__Extrait de page__
○ ○ ○
Depuis l’enfance ! Mon père était militaire, donc j’ai pas mal voyagé. J’allais souvent à la chasse aux objets ! Je farfouillais un peu partout… (rires) J’ai eu la chance de pouvoir accéder aux maisons de mon arrière-grand-mère, qui sont restées dans leur jus. L’une était figée dans les années 20, j’étais comme une folle ! On pouvait y partir en urbex ! Ça me faisait peur autant que ça m’intriguait énormément. Il y a plein d’émotions, encore une fois, qui me viennent quand je suis dans une pièce remplie d’objets anciens, de livres particulièrement.

Et à ce métier de doreuse graveuse ?
○ ○ ○
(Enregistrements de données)
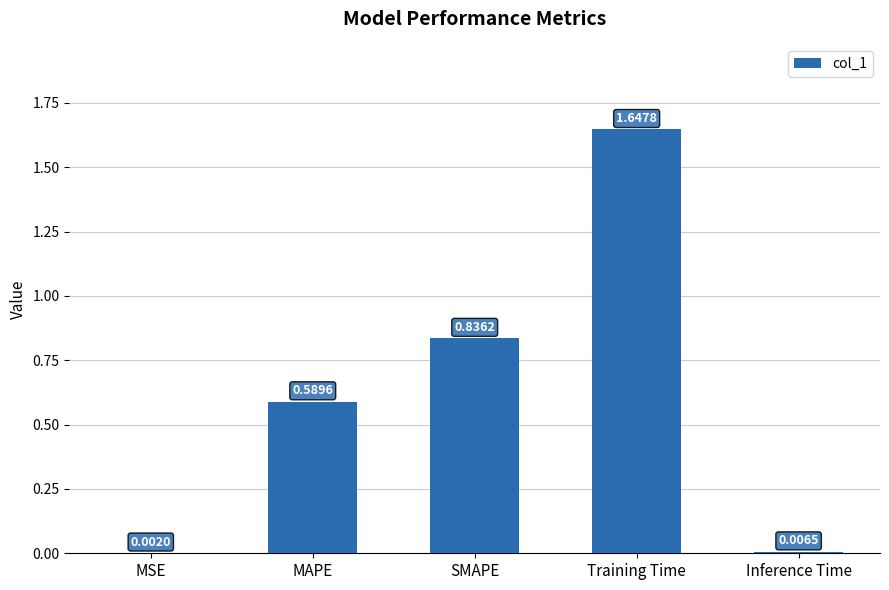

At which category does the chart reach its peak across all series?

Training Time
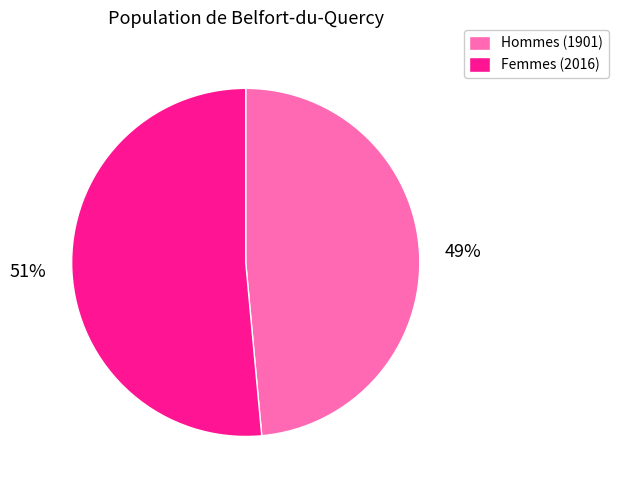

To the nearest percent, what is the average slice percentage?

50%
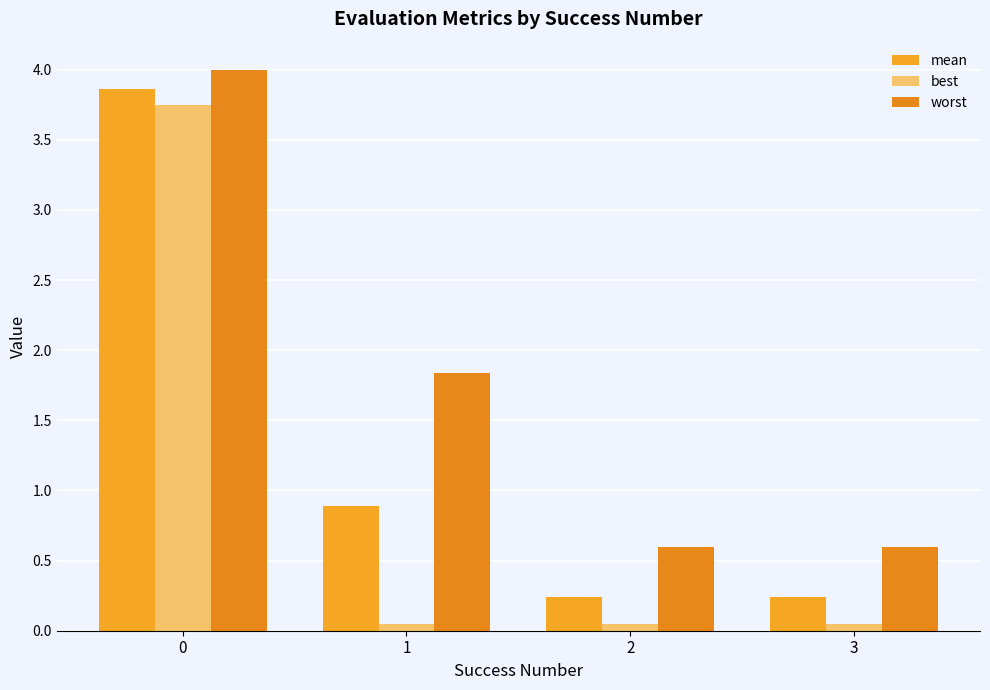

Which category has the lowest value across all series?

1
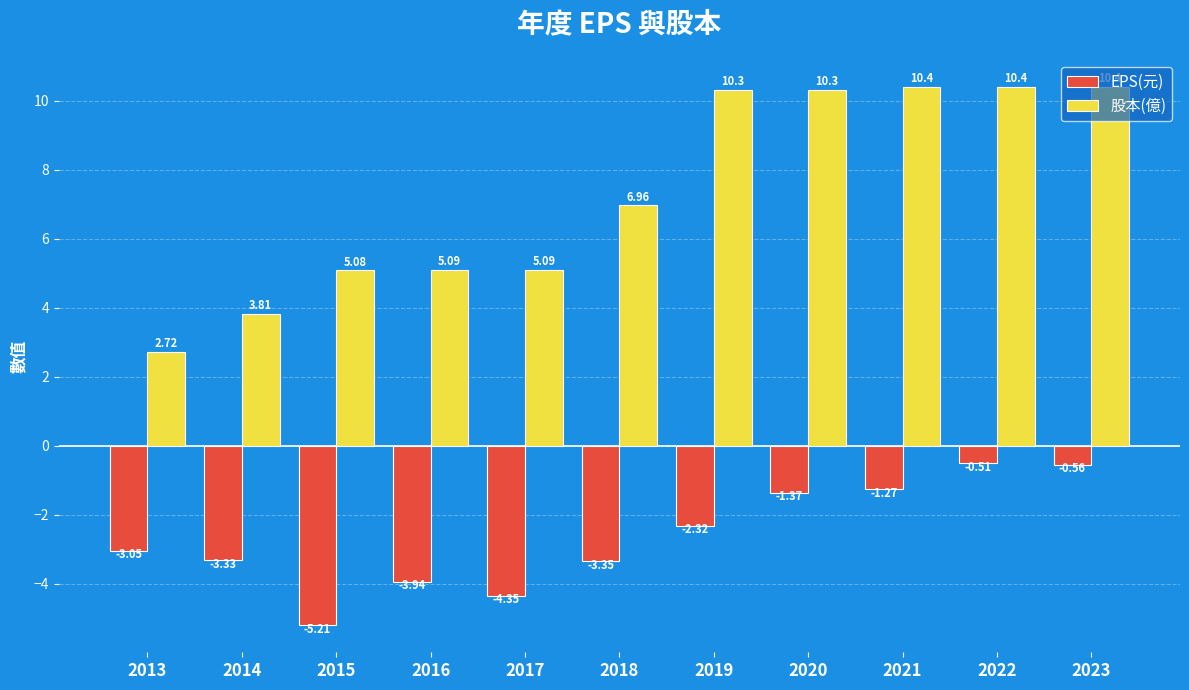

At which category is the sum across all series the highest?

2022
○ ○ ○
__Consignes de l'exercice__
(1) Recopiez le passage de l'entretien sur les objets anciens qui s'ouvre sur les mots contenant « Depuis l’enfance ! » et se clôt sur « doreuse graveuse ? », en substituant « demeures » à « maisons ».
(2) Prolongez l'entretien sur le goût des objets anciens à la suite de sa dernière phrase.

__Corrigé de l'exercice__
(1)
Depuis l’enfance ! Mon père était militaire, donc j’ai pas mal voyagé. J’allais souvent à la chasse aux objets ! Je farfouillais un peu partout… (rires) J’ai eu la chance de pouvoir accéder aux demeures de mon arrière-grand-mère, qui sont restées dans leur jus. L’une était figée dans les années 20, j’étais comme une folle ! On pouvait y partir en urbex ! Ça me faisait peur autant que ça m’intriguait énormément. Il y a plein d’émotions, encore une fois, qui me viennent quand je suis dans une pièce remplie d’objets anciens, de livres particulièrement.

Et à ce métier de doreuse graveuse ?

(2)
J’ai d’abord été étudiante au Centre des Arts du Livre, où j’ai découvert la pratique de la dorure et ai pu m’y essayer assez jeune. Je suis tombée amoureuse de cette technique là-bas. Et puis, les livres me fascinent : il y a une empreinte, une époque restée en suspens, des décors infusés par le temps avec des feuilles d’or ; j’étais tout en émoi. J’avais vraiment l’impression d’avoir une partie de l’Histoire face à moi, que je pouvais toucher du bout des doigts. Ensuite, j’ai poursuivi mes études à l’École Bleue (école de design et d’architecture d’intérieur) parce que je voulais exploiter cette technique à d’autres fins que sur la couverture des livres. Pendant ces deux années, j’ai appréhendé d’autres matériaux, ce qui m’a permis d’avoir une autre perception des espaces, de découvrir plein de choses. Avec la culture du design et de l’architecture, j’ai pu aller vraiment plus loin et faire en sorte de trouver ma patte.

Pourquoi l’or ?

Ça fait forcément référence aux objets anciens, c’est quelque chose de prégnant. Rien que le fait de toucher la feuille d’or, c’est une approche très particulière à chaque fois. D’un point de vue technique c’est aussi très intéressant, parce qu’il y a quand même quelque chose qui se passe. Il y a un bon feeling ! (Elle sourit)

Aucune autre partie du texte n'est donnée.